Era un grupo numeroso y lo llamativo -aparte de que ocupaban toda la calle y convertían en salmones a quienes pretendíamos avanzar en sentido contrario, bailaban y les acompañaba una charanga- era que todos ellos, muy jóvenes iban con lo que me pareció idéntico traje azul medio. Pantalones pitillo y chaqueta ceñida. No pierdan de vista que la banda sonora era la adecuada para una peña, no para aquella suelta de modelos de Emidio Tucci. Para muchos el primer traje, la primera corbata y una más que probable recién estrenada incomodidad. Zapatos de vestir incluidos, ellos, que no han conocido más calzado que las deportivas. ¿Se acuerdan de cuando escuchábamos que el calzado deportivo iba a fastidiar el sistema músculo-esquelético de pueblos y naciones enteras? Si la respuesta es positiva es que ya tienen alguna edad. Ellas, faldas largas, tirantes, flecos, tacones. Incómodas también para el trajín que llevaban y con la necesidad -eran casi las 9 y los pintalabios lucían impecables- de comprobar su estado cada cierto tiempo, supongo.

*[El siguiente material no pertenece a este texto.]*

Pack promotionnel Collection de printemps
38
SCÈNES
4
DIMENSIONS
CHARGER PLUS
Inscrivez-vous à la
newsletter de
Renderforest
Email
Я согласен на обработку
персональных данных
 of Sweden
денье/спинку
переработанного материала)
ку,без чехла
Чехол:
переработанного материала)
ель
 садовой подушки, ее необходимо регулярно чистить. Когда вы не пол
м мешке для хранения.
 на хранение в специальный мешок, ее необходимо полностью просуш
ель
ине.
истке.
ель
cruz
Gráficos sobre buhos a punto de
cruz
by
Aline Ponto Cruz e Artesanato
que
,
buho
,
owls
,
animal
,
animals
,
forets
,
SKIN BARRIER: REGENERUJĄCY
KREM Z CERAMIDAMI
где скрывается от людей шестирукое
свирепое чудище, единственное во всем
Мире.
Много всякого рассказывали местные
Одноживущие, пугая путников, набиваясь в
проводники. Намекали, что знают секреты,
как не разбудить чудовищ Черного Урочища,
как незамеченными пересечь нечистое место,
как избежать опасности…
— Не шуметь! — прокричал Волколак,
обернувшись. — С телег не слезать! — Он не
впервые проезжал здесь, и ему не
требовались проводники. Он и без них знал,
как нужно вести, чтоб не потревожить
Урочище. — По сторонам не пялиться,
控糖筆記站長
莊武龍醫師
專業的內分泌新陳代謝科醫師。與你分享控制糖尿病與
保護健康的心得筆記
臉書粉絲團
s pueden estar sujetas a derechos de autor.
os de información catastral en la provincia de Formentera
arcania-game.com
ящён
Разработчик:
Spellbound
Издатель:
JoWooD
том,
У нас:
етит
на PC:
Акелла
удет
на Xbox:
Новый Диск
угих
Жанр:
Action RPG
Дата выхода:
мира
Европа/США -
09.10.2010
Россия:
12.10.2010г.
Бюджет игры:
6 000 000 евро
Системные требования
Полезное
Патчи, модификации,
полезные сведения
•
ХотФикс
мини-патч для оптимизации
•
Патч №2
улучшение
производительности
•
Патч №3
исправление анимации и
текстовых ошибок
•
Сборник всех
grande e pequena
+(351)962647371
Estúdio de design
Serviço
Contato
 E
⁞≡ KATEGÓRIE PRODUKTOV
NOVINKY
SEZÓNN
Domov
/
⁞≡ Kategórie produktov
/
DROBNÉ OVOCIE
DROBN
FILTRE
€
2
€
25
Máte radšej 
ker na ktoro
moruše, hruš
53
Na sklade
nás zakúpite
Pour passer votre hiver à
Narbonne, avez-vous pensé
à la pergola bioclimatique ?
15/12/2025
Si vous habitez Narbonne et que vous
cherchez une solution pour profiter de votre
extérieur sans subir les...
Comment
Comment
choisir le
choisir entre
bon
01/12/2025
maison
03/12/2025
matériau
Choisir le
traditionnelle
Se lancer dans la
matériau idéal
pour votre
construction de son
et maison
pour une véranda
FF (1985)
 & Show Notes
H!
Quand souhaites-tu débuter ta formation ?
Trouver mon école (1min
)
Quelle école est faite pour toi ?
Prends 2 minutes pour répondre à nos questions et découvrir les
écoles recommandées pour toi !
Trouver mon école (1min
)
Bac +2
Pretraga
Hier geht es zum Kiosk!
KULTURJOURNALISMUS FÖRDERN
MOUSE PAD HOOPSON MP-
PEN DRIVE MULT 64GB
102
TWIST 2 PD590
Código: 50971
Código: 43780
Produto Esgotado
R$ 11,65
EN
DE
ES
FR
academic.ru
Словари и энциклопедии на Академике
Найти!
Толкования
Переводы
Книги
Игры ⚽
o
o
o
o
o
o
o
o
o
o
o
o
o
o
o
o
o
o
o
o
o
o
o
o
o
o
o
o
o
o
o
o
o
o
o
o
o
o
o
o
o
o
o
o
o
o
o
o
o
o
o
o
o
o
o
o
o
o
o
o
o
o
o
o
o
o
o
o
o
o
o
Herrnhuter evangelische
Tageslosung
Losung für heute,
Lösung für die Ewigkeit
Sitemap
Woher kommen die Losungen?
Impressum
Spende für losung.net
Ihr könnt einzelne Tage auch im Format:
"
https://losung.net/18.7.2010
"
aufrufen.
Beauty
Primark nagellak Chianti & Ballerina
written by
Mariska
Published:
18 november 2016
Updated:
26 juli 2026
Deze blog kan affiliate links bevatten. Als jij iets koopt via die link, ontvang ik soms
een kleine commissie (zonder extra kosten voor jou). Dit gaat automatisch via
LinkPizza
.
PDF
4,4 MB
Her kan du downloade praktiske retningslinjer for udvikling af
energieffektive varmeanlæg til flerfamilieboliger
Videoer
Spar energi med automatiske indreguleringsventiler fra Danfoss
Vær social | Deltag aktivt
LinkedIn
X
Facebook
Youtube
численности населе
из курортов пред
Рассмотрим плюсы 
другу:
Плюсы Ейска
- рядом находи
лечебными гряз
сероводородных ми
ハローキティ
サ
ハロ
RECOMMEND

Demasiado jóvenes para una boda. Qué intriga. Como me pareció que los chicos llevaban el mismo modelo y el conjunto tenía algo de disfraz, yo misma me hice la película. Qué salaos, pensé, ante la presión percibida de vestir así, han optado por el recurso irónico del uniforme. Además, dos de ellos se adornaban con un gorro de lluvia, lo que les daba un toque profesoral.

Cuando entramos en un local y coincidimos con un pequeño grupo de ellos, me acerqué. “Perdón, ¿qué celebráis? La graduación. ¿De la uni? No, de Bachiller. Ah, gracias”. Claro, eran muy jóvenes. Dieciocho. Duda despejada. “¿Y por qué lleváis el mismo traje? No, no es el mismo”, contestaron asombrados por mi evidente falta de percepción y señalaron las diferencias. No soy capaz de repetirlas.